* [Exercise] Reproduce, without any change, the stretch of the records below from the line containing "family: Phalacrocoracidae" through the line containing "order: Charadriiformes", with both of those lines included.

* [Records provided]
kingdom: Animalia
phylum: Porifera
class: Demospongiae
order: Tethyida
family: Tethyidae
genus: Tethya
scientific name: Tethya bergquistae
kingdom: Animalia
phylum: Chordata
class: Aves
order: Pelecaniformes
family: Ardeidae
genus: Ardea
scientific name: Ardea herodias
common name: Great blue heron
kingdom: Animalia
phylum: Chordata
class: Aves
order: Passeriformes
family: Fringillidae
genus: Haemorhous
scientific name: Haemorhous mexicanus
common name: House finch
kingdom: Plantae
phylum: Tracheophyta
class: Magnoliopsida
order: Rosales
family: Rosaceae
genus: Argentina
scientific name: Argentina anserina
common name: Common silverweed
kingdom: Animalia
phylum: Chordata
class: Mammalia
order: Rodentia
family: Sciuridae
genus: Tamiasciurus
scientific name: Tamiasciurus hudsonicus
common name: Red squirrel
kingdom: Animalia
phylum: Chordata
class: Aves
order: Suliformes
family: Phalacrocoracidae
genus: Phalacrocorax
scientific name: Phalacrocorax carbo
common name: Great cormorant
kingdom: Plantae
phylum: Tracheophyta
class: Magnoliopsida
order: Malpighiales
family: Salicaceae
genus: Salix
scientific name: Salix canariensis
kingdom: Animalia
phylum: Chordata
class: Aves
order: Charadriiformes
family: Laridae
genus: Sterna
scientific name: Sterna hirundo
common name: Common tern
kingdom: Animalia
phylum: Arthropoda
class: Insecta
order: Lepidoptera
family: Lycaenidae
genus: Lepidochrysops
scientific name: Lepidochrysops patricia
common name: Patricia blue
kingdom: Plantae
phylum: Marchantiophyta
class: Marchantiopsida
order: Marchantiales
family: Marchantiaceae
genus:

* [Output of the task]
family: Phalacrocoracidae
genus: Phalacrocorax
scientific name: Phalacrocorax carbo
common name: Great cormorant
kingdom: Plantae
phylum: Tracheophyta
class: Magnoliopsida
order: Malpighiales
family: Salicaceae
genus: Salix
scientific name: Salix canariensis
kingdom: Animalia
phylum: Chordata
class: Aves
order: Charadriiformes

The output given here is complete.